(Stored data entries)
— START —
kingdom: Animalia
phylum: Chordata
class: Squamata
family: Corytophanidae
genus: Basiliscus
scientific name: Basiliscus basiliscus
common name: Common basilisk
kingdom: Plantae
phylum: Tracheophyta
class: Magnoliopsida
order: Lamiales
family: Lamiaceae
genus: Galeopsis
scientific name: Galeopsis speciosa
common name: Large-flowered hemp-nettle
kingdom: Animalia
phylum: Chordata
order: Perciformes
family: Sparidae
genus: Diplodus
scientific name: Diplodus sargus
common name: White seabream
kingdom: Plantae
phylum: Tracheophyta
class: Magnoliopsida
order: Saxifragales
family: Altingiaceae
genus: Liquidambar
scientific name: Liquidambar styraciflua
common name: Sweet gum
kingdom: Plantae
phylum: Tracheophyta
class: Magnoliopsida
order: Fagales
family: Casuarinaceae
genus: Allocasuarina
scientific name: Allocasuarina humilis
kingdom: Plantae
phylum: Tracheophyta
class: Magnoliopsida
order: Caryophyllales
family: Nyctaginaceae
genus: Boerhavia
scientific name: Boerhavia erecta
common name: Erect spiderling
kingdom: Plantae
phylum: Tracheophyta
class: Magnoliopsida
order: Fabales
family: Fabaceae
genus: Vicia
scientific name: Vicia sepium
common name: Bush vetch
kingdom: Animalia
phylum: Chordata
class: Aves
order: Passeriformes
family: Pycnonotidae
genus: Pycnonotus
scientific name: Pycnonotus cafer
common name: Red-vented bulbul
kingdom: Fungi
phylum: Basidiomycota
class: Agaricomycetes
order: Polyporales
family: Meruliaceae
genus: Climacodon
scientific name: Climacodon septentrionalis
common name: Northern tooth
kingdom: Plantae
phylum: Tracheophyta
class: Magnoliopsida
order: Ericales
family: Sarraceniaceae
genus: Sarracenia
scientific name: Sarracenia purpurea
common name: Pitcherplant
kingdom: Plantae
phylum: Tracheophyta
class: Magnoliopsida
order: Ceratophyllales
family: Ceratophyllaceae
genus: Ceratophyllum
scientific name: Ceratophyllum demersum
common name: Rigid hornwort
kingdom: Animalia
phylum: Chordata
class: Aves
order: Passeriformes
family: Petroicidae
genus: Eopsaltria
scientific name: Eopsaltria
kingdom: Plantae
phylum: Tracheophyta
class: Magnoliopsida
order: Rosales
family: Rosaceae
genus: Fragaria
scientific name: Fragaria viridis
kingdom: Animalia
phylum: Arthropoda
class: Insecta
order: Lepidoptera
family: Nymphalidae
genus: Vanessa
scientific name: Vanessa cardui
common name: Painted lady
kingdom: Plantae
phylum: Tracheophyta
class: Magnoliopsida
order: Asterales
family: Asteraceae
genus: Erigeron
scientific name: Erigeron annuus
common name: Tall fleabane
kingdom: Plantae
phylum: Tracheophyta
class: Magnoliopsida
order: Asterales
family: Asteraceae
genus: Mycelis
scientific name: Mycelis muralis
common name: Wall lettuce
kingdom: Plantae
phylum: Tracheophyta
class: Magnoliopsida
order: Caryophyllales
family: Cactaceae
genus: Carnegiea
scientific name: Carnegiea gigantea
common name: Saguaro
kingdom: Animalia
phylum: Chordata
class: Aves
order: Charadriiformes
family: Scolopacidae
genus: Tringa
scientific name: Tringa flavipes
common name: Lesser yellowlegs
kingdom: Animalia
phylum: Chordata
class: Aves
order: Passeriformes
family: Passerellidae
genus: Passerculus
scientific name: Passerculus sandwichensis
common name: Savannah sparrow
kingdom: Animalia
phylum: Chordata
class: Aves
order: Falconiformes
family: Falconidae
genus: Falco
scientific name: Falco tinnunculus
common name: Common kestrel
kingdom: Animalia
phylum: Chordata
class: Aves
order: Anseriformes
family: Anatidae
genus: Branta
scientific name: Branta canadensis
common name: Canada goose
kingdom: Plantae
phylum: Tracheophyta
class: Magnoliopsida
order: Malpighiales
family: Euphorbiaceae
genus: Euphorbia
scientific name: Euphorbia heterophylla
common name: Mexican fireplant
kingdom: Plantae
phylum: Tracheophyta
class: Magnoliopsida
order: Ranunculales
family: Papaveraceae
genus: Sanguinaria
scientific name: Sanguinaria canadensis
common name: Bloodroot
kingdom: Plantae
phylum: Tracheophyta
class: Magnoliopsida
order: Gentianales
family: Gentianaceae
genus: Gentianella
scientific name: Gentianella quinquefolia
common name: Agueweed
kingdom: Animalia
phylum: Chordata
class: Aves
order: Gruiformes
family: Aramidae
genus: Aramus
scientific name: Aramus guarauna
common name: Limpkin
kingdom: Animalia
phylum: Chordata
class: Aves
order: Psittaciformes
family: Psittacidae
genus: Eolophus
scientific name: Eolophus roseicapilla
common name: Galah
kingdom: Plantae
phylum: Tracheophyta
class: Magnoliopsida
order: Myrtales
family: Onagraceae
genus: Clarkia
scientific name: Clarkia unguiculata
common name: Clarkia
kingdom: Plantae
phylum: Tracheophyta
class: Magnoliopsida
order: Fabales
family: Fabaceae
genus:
— END —
▶ [SET TASK] Please repeat every line of the material above word for word, without changing anything.

▶ [SOLVED PROBLEM]
kingdom: Animalia
phylum: Chordata
class: Squamata
family: Corytophanidae
genus: Basiliscus
scientific name: Basiliscus basiliscus
common name: Common basilisk
kingdom: Plantae
phylum: Tracheophyta
class: Magnoliopsida
order: Lamiales
family: Lamiaceae
genus: Galeopsis
scientific name: Galeopsis speciosa
common name: Large-flowered hemp-nettle
kingdom: Animalia
phylum: Chordata
order: Perciformes
family: Sparidae
genus: Diplodus
scientific name: Diplodus sargus
common name: White seabream
kingdom: Plantae
phylum: Tracheophyta
class: Magnoliopsida
order: Saxifragales
family: Altingiaceae
genus: Liquidambar
scientific name: Liquidambar styraciflua
common name: Sweet gum
kingdom: Plantae
phylum: Tracheophyta
class: Magnoliopsida
order: Fagales
family: Casuarinaceae
genus: Allocasuarina
scientific name: Allocasuarina humilis
kingdom: Plantae
phylum: Tracheophyta
class: Magnoliopsida
order: Caryophyllales
family: Nyctaginaceae
genus: Boerhavia
scientific name: Boerhavia erecta
common name: Erect spiderling
kingdom: Plantae
phylum: Tracheophyta
class: Magnoliopsida
order: Fabales
family: Fabaceae
genus: Vicia
scientific name: Vicia sepium
common name: Bush vetch
kingdom: Animalia
phylum: Chordata
class: Aves
order: Passeriformes
family: Pycnonotidae
genus: Pycnonotus
scientific name: Pycnonotus cafer
common name: Red-vented bulbul
kingdom: Fungi
phylum: Basidiomycota
class: Agaricomycetes
order: Polyporales
family: Meruliaceae
genus: Climacodon
scientific name: Climacodon septentrionalis
common name: Northern tooth
kingdom: Plantae
phylum: Tracheophyta
class: Magnoliopsida
order: Ericales
family: Sarraceniaceae
genus: Sarracenia
scientific name: Sarracenia purpurea
common name: Pitcherplant
kingdom: Plantae
phylum: Tracheophyta
class: Magnoliopsida
order: Ceratophyllales
family: Ceratophyllaceae
genus: Ceratophyllum
scientific name: Ceratophyllum demersum
common name: Rigid hornwort
kingdom: Animalia
phylum: Chordata
class: Aves
order: Passeriformes
family: Petroicidae
genus: Eopsaltria
scientific name: Eopsaltria
kingdom: Plantae
phylum: Tracheophyta
class: Magnoliopsida
order: Rosales
family: Rosaceae
genus: Fragaria
scientific name: Fragaria viridis
kingdom: Animalia
phylum: Arthropoda
class: Insecta
order: Lepidoptera
family: Nymphalidae
genus: Vanessa
scientific name: Vanessa cardui
common name: Painted lady
kingdom: Plantae
phylum: Tracheophyta
class: Magnoliopsida
order: Asterales
family: Asteraceae
genus: Erigeron
scientific name: Erigeron annuus
common name: Tall fleabane
kingdom: Plantae
phylum: Tracheophyta
class: Magnoliopsida
order: Asterales
family: Asteraceae
genus: Mycelis
scientific name: Mycelis muralis
common name: Wall lettuce
kingdom: Plantae
phylum: Tracheophyta
class: Magnoliopsida
order: Caryophyllales
family: Cactaceae
genus: Carnegiea
scientific name: Carnegiea gigantea
common name: Saguaro
kingdom: Animalia
phylum: Chordata
class: Aves
order: Charadriiformes
family: Scolopacidae
genus: Tringa
scientific name: Tringa flavipes
common name: Lesser yellowlegs
kingdom: Animalia
phylum: Chordata
class: Aves
order: Passeriformes
family: Passerellidae
genus: Passerculus
scientific name: Passerculus sandwichensis
common name: Savannah sparrow
kingdom: Animalia
phylum: Chordata
class: Aves
order: Falconiformes
family: Falconidae
genus: Falco
scientific name: Falco tinnunculus
common name: Common kestrel
kingdom: Animalia
phylum: Chordata
class: Aves
order: Anseriformes
family: Anatidae
genus: Branta
scientific name: Branta canadensis
common name: Canada goose
kingdom: Plantae
phylum: Tracheophyta
class: Magnoliopsida
order: Malpighiales
family: Euphorbiaceae
genus: Euphorbia
scientific name: Euphorbia heterophylla
common name: Mexican fireplant
kingdom: Plantae
phylum: Tracheophyta
class: Magnoliopsida
order: Ranunculales
family: Papaveraceae
genus: Sanguinaria
scientific name: Sanguinaria canadensis
common name: Bloodroot
kingdom: Plantae
phylum: Tracheophyta
class: Magnoliopsida
order: Gentianales
family: Gentianaceae
genus: Gentianella
scientific name: Gentianella quinquefolia
common name: Agueweed
kingdom: Animalia
phylum: Chordata
class: Aves
order: Gruiformes
family: Aramidae
genus: Aramus
scientific name: Aramus guarauna
common name: Limpkin
kingdom: Animalia
phylum: Chordata
class: Aves
order: Psittaciformes
family: Psittacidae
genus: Eolophus
scientific name: Eolophus roseicapilla
common name: Galah
kingdom: Plantae
phylum: Tracheophyta
class: Magnoliopsida
order: Myrtales
family: Onagraceae
genus: Clarkia
scientific name: Clarkia unguiculata
common name: Clarkia
kingdom: Plantae
phylum: Tracheophyta
class: Magnoliopsida
order: Fabales
family: Fabaceae
genus:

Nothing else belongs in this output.